For me that heaviness tends to manifest into a kind of all-day, low-grade depression that feels a lot like grief.
I have methods of getting through these days—long walks, calming music, stimulating podcasts, making mental lists of what I’m grateful for—but they still suck. And I’ve learned that I just have to let them suck and muddle through. The walks, music, podcasts, lists, and whatever other distractions I come up with help, but no matter what, I know that the heaviness, the grief, will travel with me throughout the day like a hidden sliver in my sock.
I hate slivers. And because I know the sliver is coming from within I start to get really mad—at me. I lash out—at me, and I say…. Hey, me what the hell is your problem?!
Yep. Vicious cycle.
There are other days when I have a clearer head and a sunnier outlook, but I still wake up some mornings feeling strangled by the surprise heaviness, the grief, the ache that causes me to punch the air, wave my fists, and throw an inner self-shaming fit.
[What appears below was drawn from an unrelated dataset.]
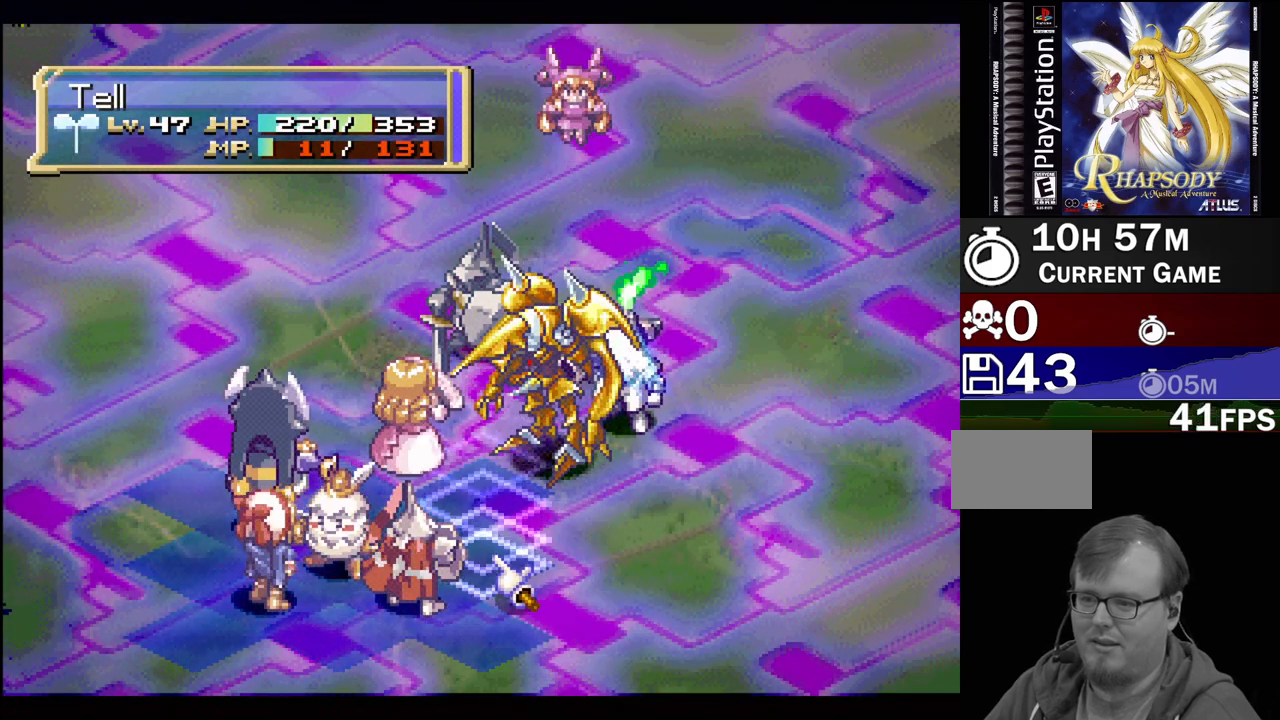
{"buttons": [], "events": [[150, "DPAD_LEFT", "down"], [383, "DPAD_LEFT", "up"]]}
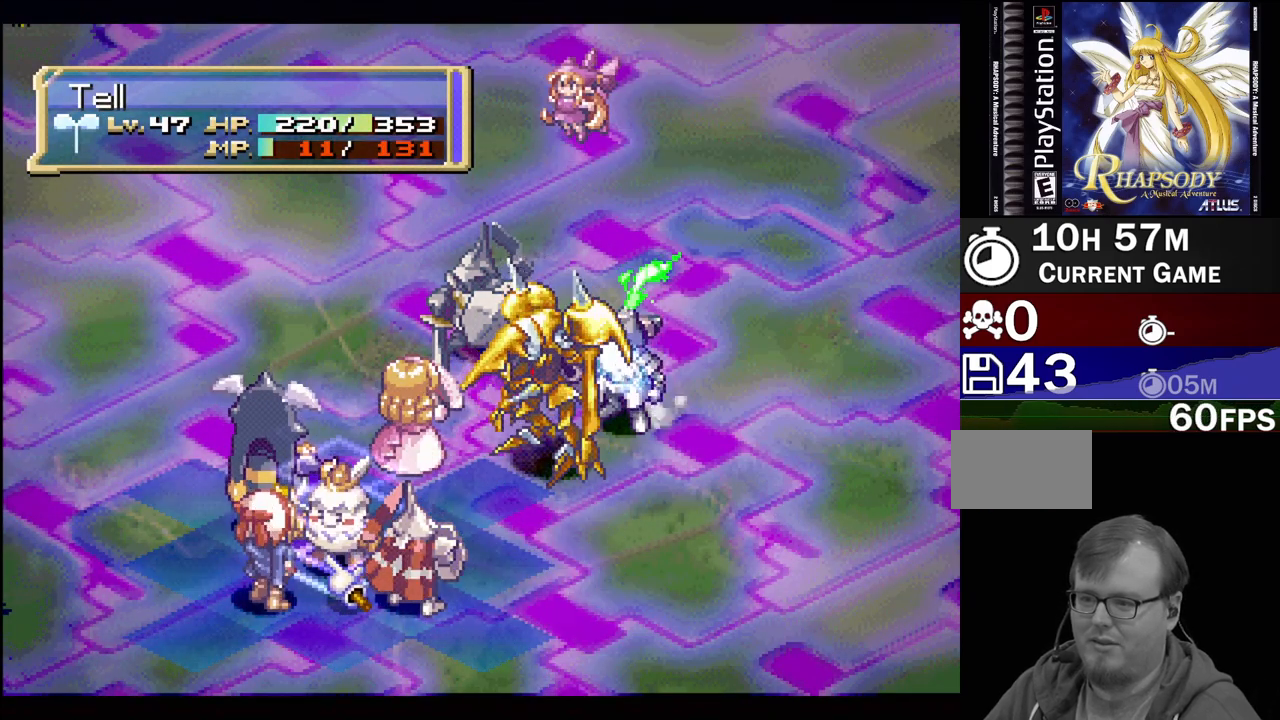
{"buttons": [], "events": [[283, "DPAD_UP", "down"], [433, "DPAD_UP", "up"]]}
A few days ago I encountered this quote:
“The work of the mature person is to carry grief in one hand and gratitude in the other and to be stretched large by them. How much sorrow can I hold? That’s how much gratitude I can give. If I carry only grief, I’ll bend toward cynicism and despair. If I have only gratitude, I’ll become saccharine and won’t develop much compassion for other people’s suffering. Grief keeps the heart fluid and soft, which helps make compassion possible.” —Francis Weller
Thank you, Francis. Thank you for telling me that I’m allowed to hold grief without shame. I will add your words to my distractions drawer and pull them out when that heaviness, that grief does it’s breaking and entering once again.
Today I feel better. I don’t know why. I just… do. Maybe today is a day that I can hold more gratitude. Whatever the reason, I’ll take it.